To Lauren, the Morrigan said "Leave." Then, almost as a concession to the Ash, "Try not to play in traffic."
Lauren kept her eyes on her boss.
The Ash gave the faintest of nods - sufficient to dismiss Lauren from the room. He looked up at the Morrigan when Lauren walked out from his office. "Once more, you have entered uninvited," he said.
"Yet again, circumstances," the Morrigan replied.
"When do circumstances dictate to you?"
"When the circumstances are our superiors calling us to task."
The Ash nodded: that was a good reason to break a lifetime's habit. "Where will the summons place us?"
"Dead, if I, you, or Bo displease them."
"Naturally. And the location of the disciplinary?"
"I happen to know you'll love it," the Morrigan said with a smile.
~~
MEANWHILES...
"It's nowhere, Dr. Rosen," Gary said. "No caches, no uploads or downloads, no Youtube."
"It makes no sense," Dr.
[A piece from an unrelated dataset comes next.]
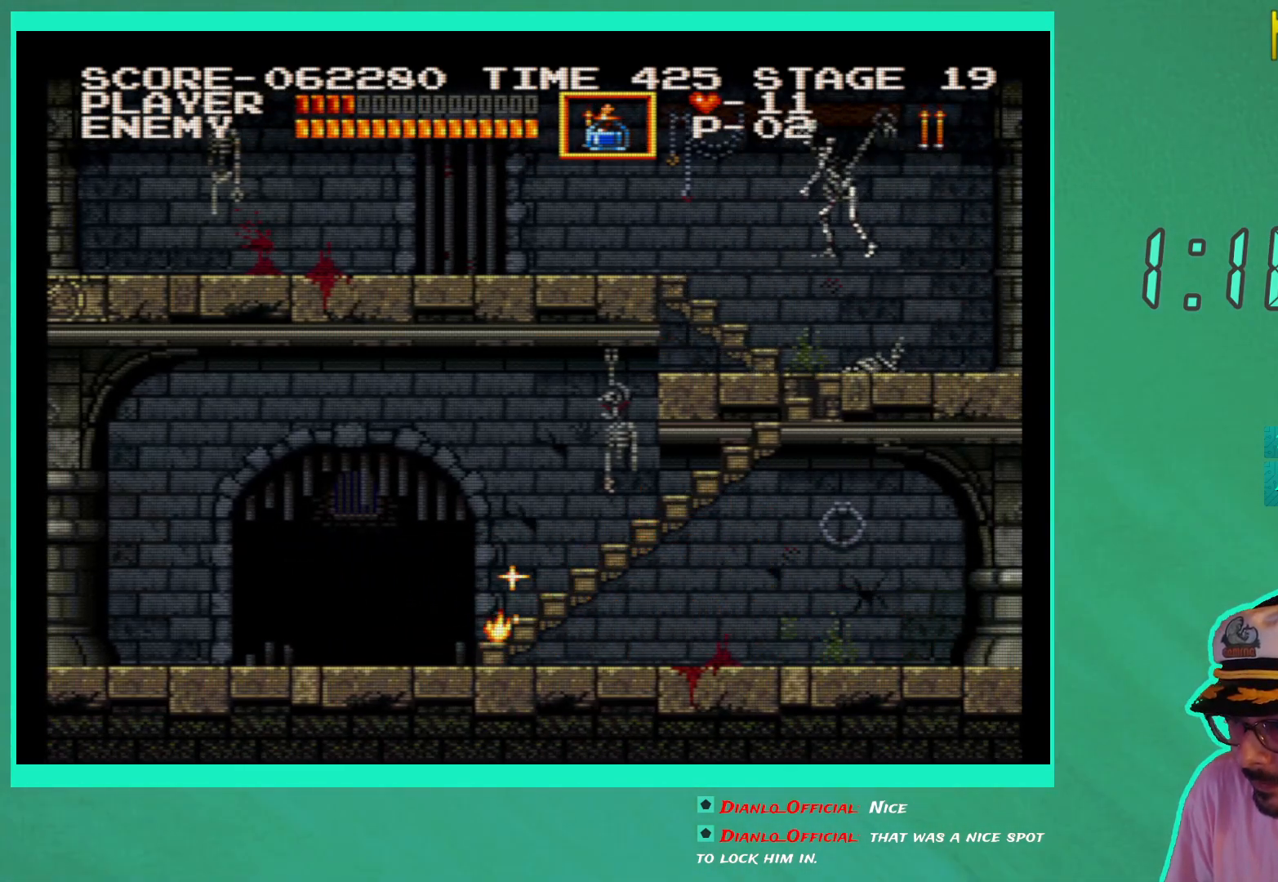
{"buttons": ["DPAD_LEFT"], "left_stick": "center", "right_stick": "center", "events": []}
Rosen said. His testimony about the Alphas, about the prospect of an impending war, about the secret prisons for Alphas - it had vanished from the face of the Earth. "Who would do it?"
"Somebody who doesn't want you-know-who running Red Flag?" Hicks guessed.
"Which would mean he didn't kill all those who opposed him," Bill said, applying a cold compress to his head.
"Speaking us, how are you feeling, Bill?" Dr. Rosen asked.
"Like crap, still."
"Bill," Gary said.
"I know, I know, Gary, language."
"Yes, language. And bad language at that."
"It was weird," Hicks said. "We ambushed them - that suspected Red Flag and a friend... And the friend jumped on Bill, and... From where I was, doc, it looked like she planted a big wet one on Bill's head, and trying to suck out his brains."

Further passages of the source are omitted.